Minha avó conta de um lugar de quem ficou, de quem não foi preso e teve o pai levado por um tempo. Meu bisavô sobreviveu, ficou um ano preso e depois foi solto. E “Ainda Estou Aqui” trata do mesmo ponto de vista, que é duríssimo. A gente não vê o Rubens sendo preso, não vê o que acontece com ele, mas sim o que acontece com quem ficou aqui, sem ele. Já o filme da Lucia é do ponto de vista da pessoa que foi presa, então minha maior fonte de pesquisa nesse sentido foi ela própria.
Para você, qual a importância de retratar essas histórias e personagens políticas hoje?
Quando eu tive o encontro com a Lucia Murat — ela foi presa e torturada na ditadura e transformou tudo isso em cinema, em documentário —, ela me indicou muitas obras: Fico Te Devendo Uma Carta Sobre o Brasil, Torre das Donzelas, O Que É Isso, Companheiro?, com a própria Fernanda. Foi quando comecei a entender que minha geração está muito para trás no tema e sobre como se conversa com o mundo de agora, um mundo superconservador, de direita, religioso.
É uma temática que você gostaria de continuar trabalhando?
Com certeza. Acho que tem muita história para contar. Tantas famílias passaram por isso, tem muita coisa ainda para ser falada. O cinema é poderoso, ele personaliza as histórias, dá nome, rosto. Chega nas pessoas de uma maneira que outros meios talvez não alcancem.
Como você mensura o impacto do filme nas novas gerações?
Antes de virar o ano, fui assistir ao filme novamente no cinema, sem essa pressão de estreia, premiação, então botei um pijama e fui sozinha. Fiquei muito impressionada em ver grupos de adolescentes de 14, 15 anos assistindo e se emocionando. Muita gente aprendeu [sobre ditadura] na escola, eu tive professores de História maravilhosos, mas o cinema é lúdico, é tipo uma viagem.
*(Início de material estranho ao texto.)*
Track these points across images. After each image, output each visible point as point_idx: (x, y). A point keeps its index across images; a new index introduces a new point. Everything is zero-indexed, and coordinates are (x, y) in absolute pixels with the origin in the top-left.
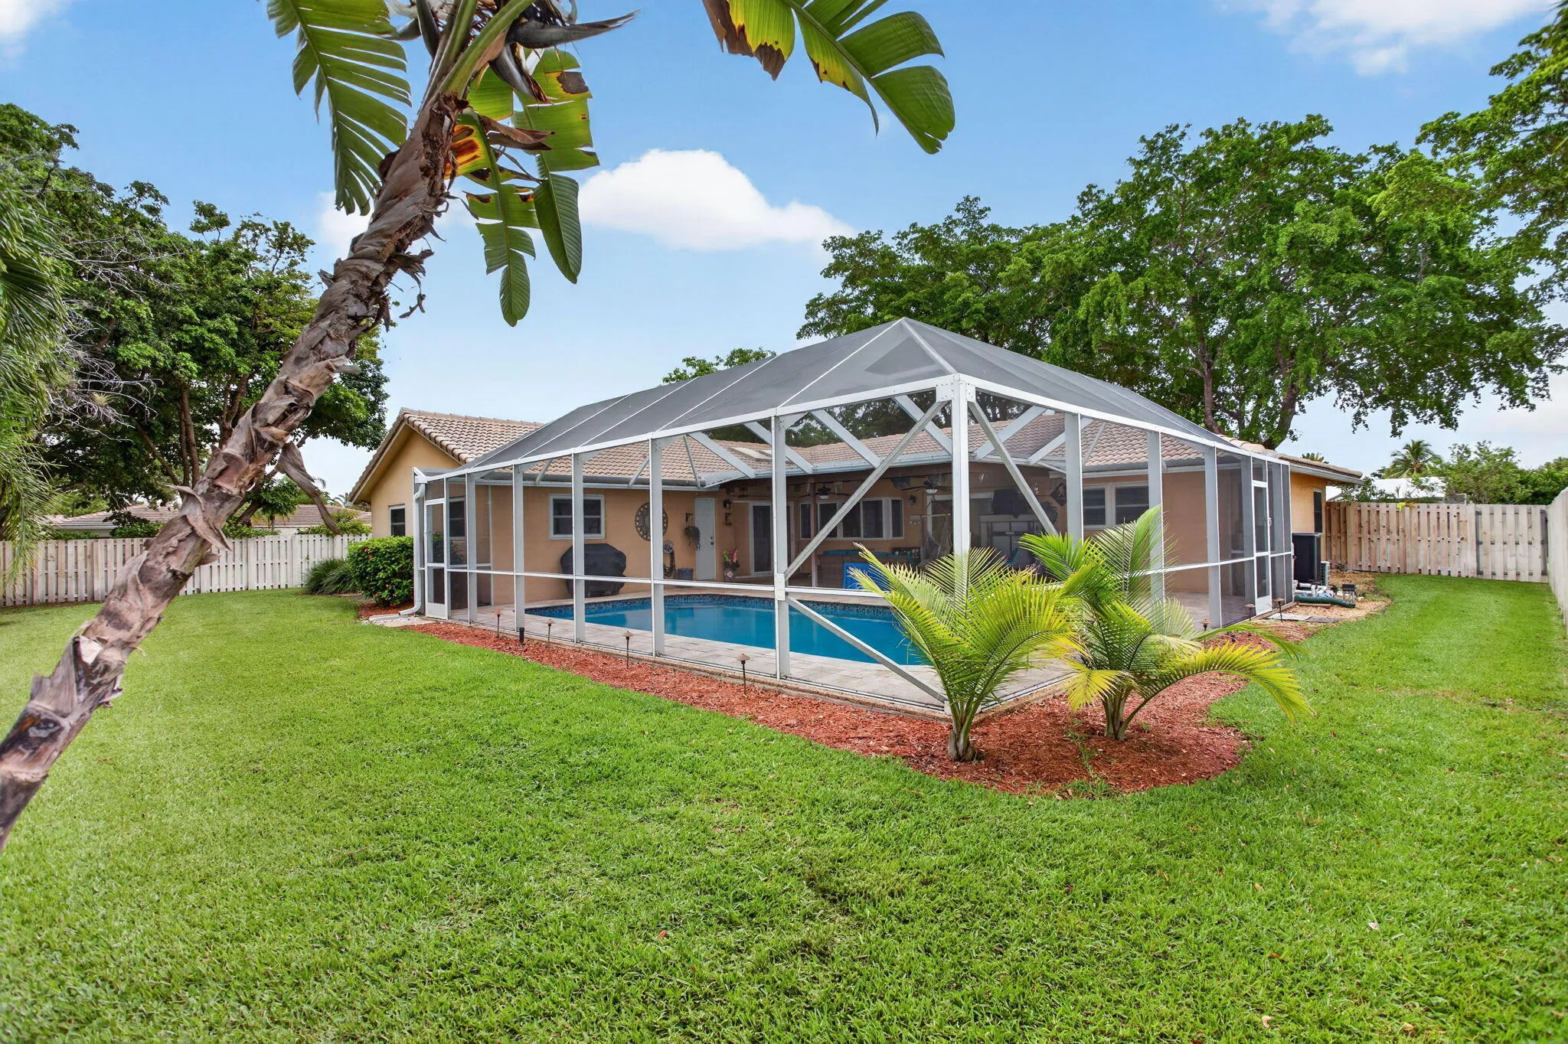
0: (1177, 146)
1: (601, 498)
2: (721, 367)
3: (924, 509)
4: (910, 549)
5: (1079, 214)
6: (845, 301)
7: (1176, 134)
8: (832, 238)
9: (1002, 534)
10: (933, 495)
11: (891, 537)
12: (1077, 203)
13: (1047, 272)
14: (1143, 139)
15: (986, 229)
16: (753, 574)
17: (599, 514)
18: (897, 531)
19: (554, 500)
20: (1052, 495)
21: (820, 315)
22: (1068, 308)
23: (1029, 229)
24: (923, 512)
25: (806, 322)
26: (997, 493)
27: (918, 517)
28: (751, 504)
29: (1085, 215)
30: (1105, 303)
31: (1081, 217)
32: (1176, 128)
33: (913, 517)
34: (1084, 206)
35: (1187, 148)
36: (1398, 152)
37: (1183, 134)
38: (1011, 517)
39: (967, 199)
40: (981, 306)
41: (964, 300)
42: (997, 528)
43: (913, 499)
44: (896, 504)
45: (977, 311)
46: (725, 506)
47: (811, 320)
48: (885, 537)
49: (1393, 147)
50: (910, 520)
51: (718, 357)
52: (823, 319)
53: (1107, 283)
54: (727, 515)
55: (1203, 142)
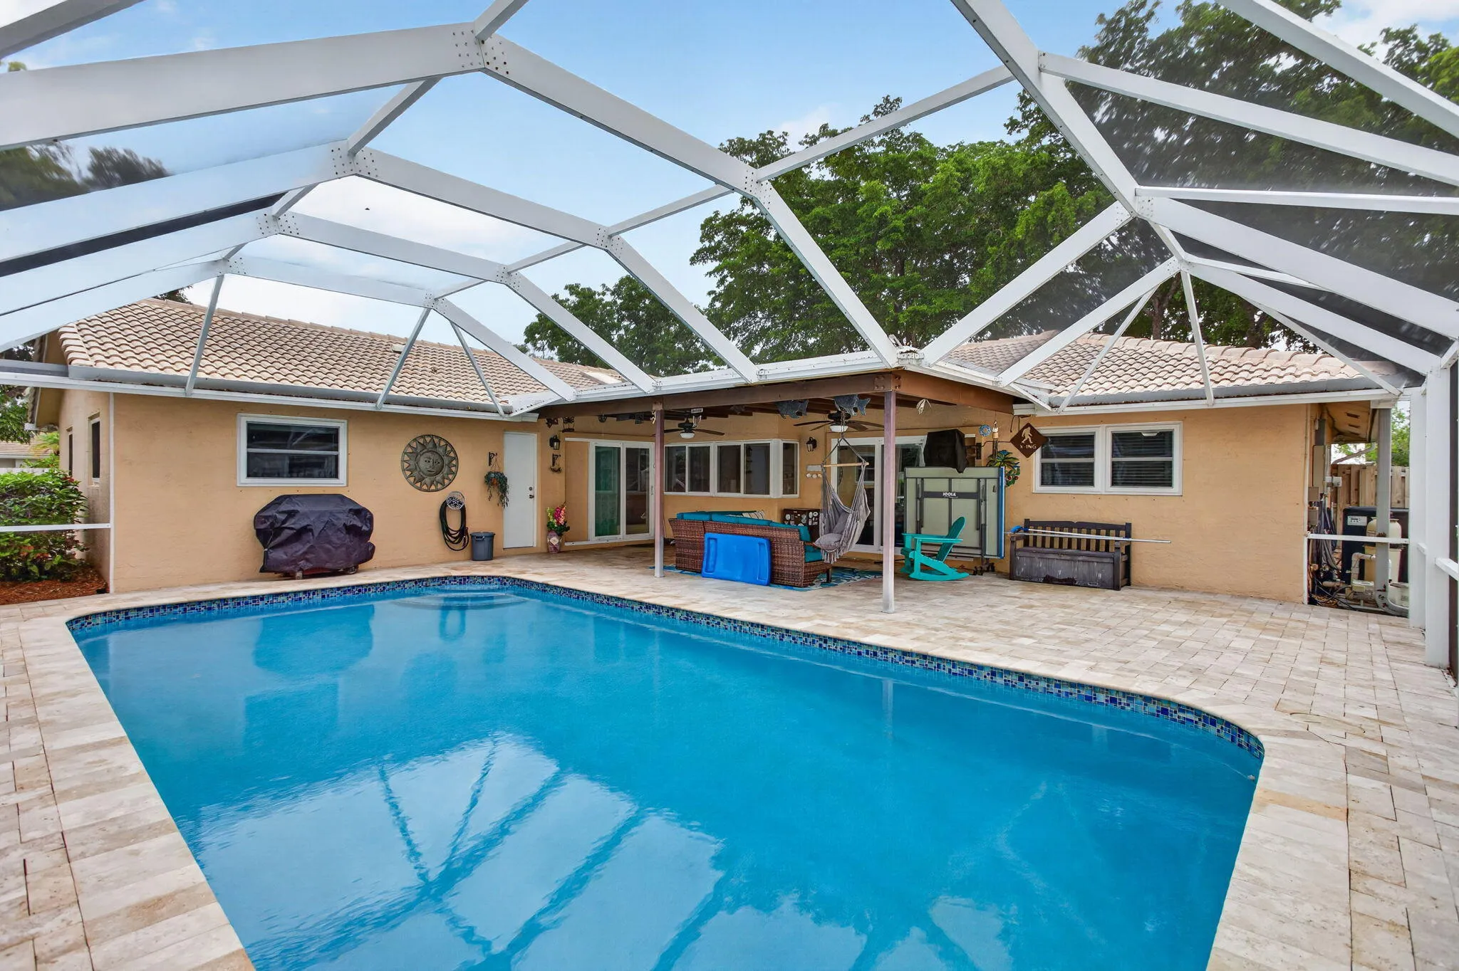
0: (1143, 30)
1: (342, 425)
2: (608, 298)
3: (827, 455)
4: (807, 512)
5: (1018, 116)
6: (743, 221)
7: (1142, 13)
8: (730, 141)
9: (938, 495)
10: (842, 435)
11: (781, 495)
12: (1017, 103)
13: (979, 186)
14: (1101, 18)
15: (907, 138)
16: (593, 540)
17: (336, 449)
18: (789, 485)
19: (249, 425)
20: (1013, 441)
21: (717, 238)
22: (1000, 230)
23: (954, 147)
24: (826, 460)
25: (700, 246)
26: (931, 436)
27: (818, 468)
28: (593, 443)
29: (1025, 118)
30: (1050, 218)
31: (1020, 120)
32: (1143, 5)
33: (811, 468)
34: (1024, 106)
35: (1154, 31)
36: (1415, 37)
37: (1150, 15)
38: (951, 471)
39: (887, 100)
40: (899, 223)
41: (882, 214)
42: (930, 486)
43: (813, 443)
44: (788, 448)
45: (895, 229)
46: (552, 445)
47: (707, 244)
48: (772, 495)
49: (1410, 31)
50: (808, 469)
51: (604, 285)
52: (720, 242)
53: (1051, 196)
54: (555, 458)
55: (1177, 23)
Você entra na sala, fica duas horas e não pensa em mais nada, a não ser aquilo ali. E “Ainda Estou Aqui” faz esse convite. O início do filme te pega pela mão e te convida a entrar nessa casa de uma maneira tão bonita, tão singela, que você não se sente obrigada a nada, nem a chorar, nem a se emocionar, mas vai entrando ali no clima. O que Walter fez foi um golaço, ele pegou todo mundo, de todas as idades e todos os nichos. Outro dia fui ao banco e a galera toda veio me contar que assistiu, motoristas de aplicativo falam comigo do filme… Foi uma coisa que furou bolhas. E quando extrapola, é muita emoção. É gol.